We ran llama's 3.1 8B Instruct Model on Amazon Bedrock both to perform inference and to be used as the verifier model. To score our LLMs we compared our predictions to predictions made by real registrars. We assessed sensitivity, negative predictive value (NPV), positive predictive value (PPV), and frequency of complications identified by the LLM but not the registrar.
After getting baseline results with majority voting and finding room for improvement, we looked to improve this with new methods. To do so, we tested out and compared several test-time inference strategies in identical comparisons:
- Majority Voting where we had 5 queries to the LLM and used it to explain its logic and vote "yes" or "no".
- Best of N with Chain of Thought Reasoning and a verifier model (pictured below).
- Beam Search (pictured below)
- Diverse Verifier Tree Search (pictued below)
Retrieval Augmented Generation allows us to find the medical notes most relevant to each condition.
Generate multiple full solutions, verify the best one.
Keep top reasoning paths at each search step.
Search diverse subtrees to avoid early path collapse.
Results
-
• Stricter test-time search consistently reduced extra
complications, with Beam Search achieving the cleanest
output.
-
• This gain came with a clear recall tradeoff, as
sensitivity dropped from Original to Best-of-N and
further to Beam Search.
-
• Best-of-N provided the most balanced middle point,
improving cleanliness over Original without becoming as
conservative as Beam Search.
• Best-of-N with CoT is faster per case because runtime shifts away from repeated LLM generation, although vectorstore building becomes the dominant cost.
• On the VAP-enriched subset, the main limitation was recall rather than precision, and beam search preserved the VAP-related path better than DVTS, which spent more search budget on non-VAP complications.
- Across all 18 complications, the baseline achieved the highest sensitivity but produced many additional complication labels, indicating substantial false-positive burden.
- Best-of-N improved this trade-off by reducing false positives and improving negative-side cleanliness without becoming as conservative as Beam Search.
- Beam Search achieved the strongest filtering effect, but this came with a much larger drop in sensitivity, meaning it missed more true complications.
- In this setting, sensitivity is especially important because the system is intended to support screening and review; however, PPV also matters because excessive false positives increase manual burden and reduce trust in the tool.
- Overall, Best-of-N was the most balanced configuration among the tested methods, while DVTS behaved similarly to Beam Search because many complication decision trees were too simple to benefit from subtree diversity.
These comparisons were obtained under matched retrieval and data conditions.
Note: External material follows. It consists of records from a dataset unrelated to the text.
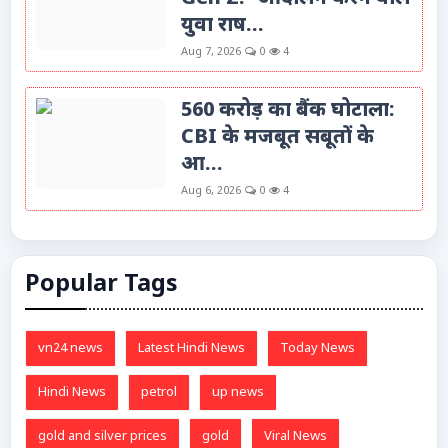
युवा राष...
Aug 7, 2026
0
4
560 करोड़ का बैंक घोटाला:
CBI के मजबूत सबूतों के
आ...
Aug 6, 2026
0
4
Popular Tags
vn24 news
Latest Hindi News
Today News
Hindi News
petrol
up news
gold and silver prices
gold
Viral News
The main takeaway is not that stricter search is always better, but that there is a practical trade-off between preserving true complication recall and reducing unnecessary positive triggers. This is why we interpret Best-of-N as the strongest overall operating point in the current system rather than Beam Search.
Conclusion
We successfully reduced false positives in our stronger configurations, but this came at the cost of lower sensitivity. Because sensitivity is critical in trauma quality review, the main challenge is to find a better operating point between a more lenient screening baseline and stricter tree-based search. Our results suggest that this pipeline is more appropriate as a decision-support tool for trained staff than as a replacement for trauma registrars. Future work should focus on improving this trade-off through better decision structures, more targeted prompt design, and stronger retrieval and chunking strategies.